Do we remember what the Lord Jesus did with the woman caught in the act of adultery by the Pharisees and the teachers of the Law? We know how the story goes, and the woman was spared stoning because no one was willing to admit that they themselves had no sin on their own, and thus worthy to cast the first stone. But we often forget that Jesus told the woman, that while He does not judge her at that moment, she should sin no more.

Therefore, today, as we continue to progress through the season of Advent, let us all reflect on our lives, and on the fact that each and every one of us are sinners, for whom the Lord has come, and indeed has suffered and died for, on the cross. Whenever we look at the Lord Jesus at the crucifix, let us remember this immense love and mercy He has shown us by laying down His own life that each and every one of us may be healed and absolved from our sins.

Today we celebrate the feast of Pope St.
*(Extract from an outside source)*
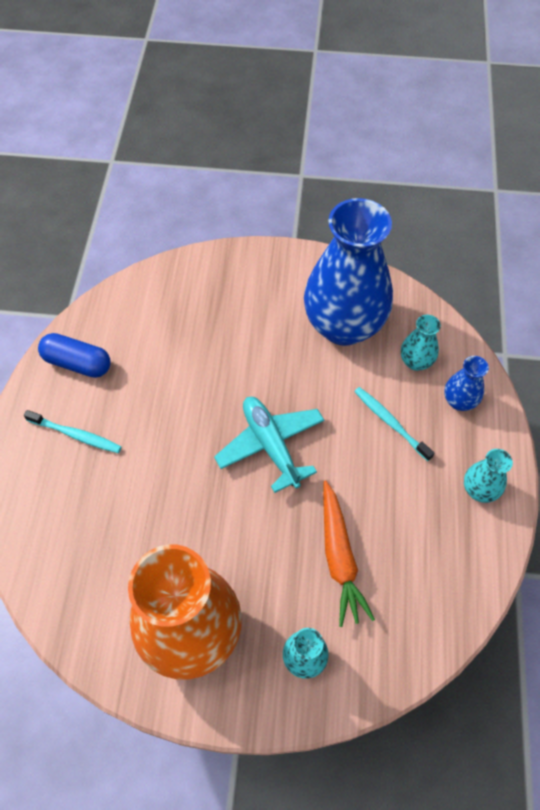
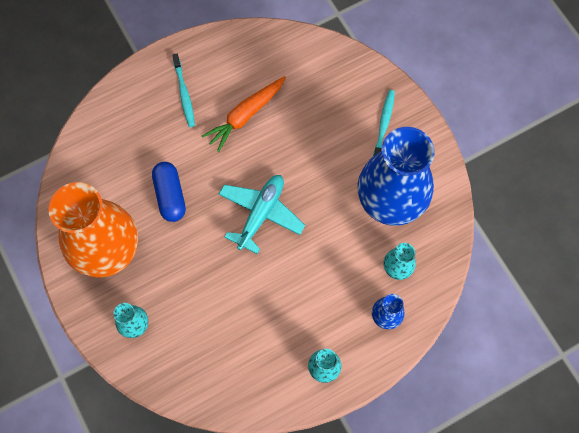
camera: 55 degrees right, 10 degrees up
blue capsule [38,333,111,378] -> blue capsule moved to [152,162,186,222]
orange carrot [323,481,375,627] -> orange carrot moved to [202,76,286,152]
turquoise toothbrush [354,387,435,461] -> turquoise toothbrush moved to [373,90,395,156]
Damasus I, a holy Pope who lived in the first millennium after the birth of Our Lord Jesus Christ. Pope St. Damasus was renowned for his great piety and exemplary life. He helped to guide his flock to be faithful to the Lord amidst challenges and difficulties that were facing the Church and the faithful at the time. His holiness and many good works for the sake of the Church has saved many souls who repented from their sins and turned themselves back to the Lord.

Therefore, we should be inspired by his examples, as well as the many other inspiring lives by the other holy saints of God. Many of those saints were themselves great sinners, but they allowed the Lord to transform their lives, and their lives were forever changed, from a life of sin and darkness into a life filled with God’s grace. Let us therefore, pledge ourselves anew to the Lord, and devote ourselves, our time and effort to serve Him, to love Him and to help one another to reach out to Him.

May the Lord bless each and every one of us, and may He empower all of us to be able to live faithfully in accordance with His ways. May we draw ever closer to Him, that in the end, we may be worthy of Him and will stand to receive the eternal glory He has promised to all of His faithful ones. May God bless us all. Amen.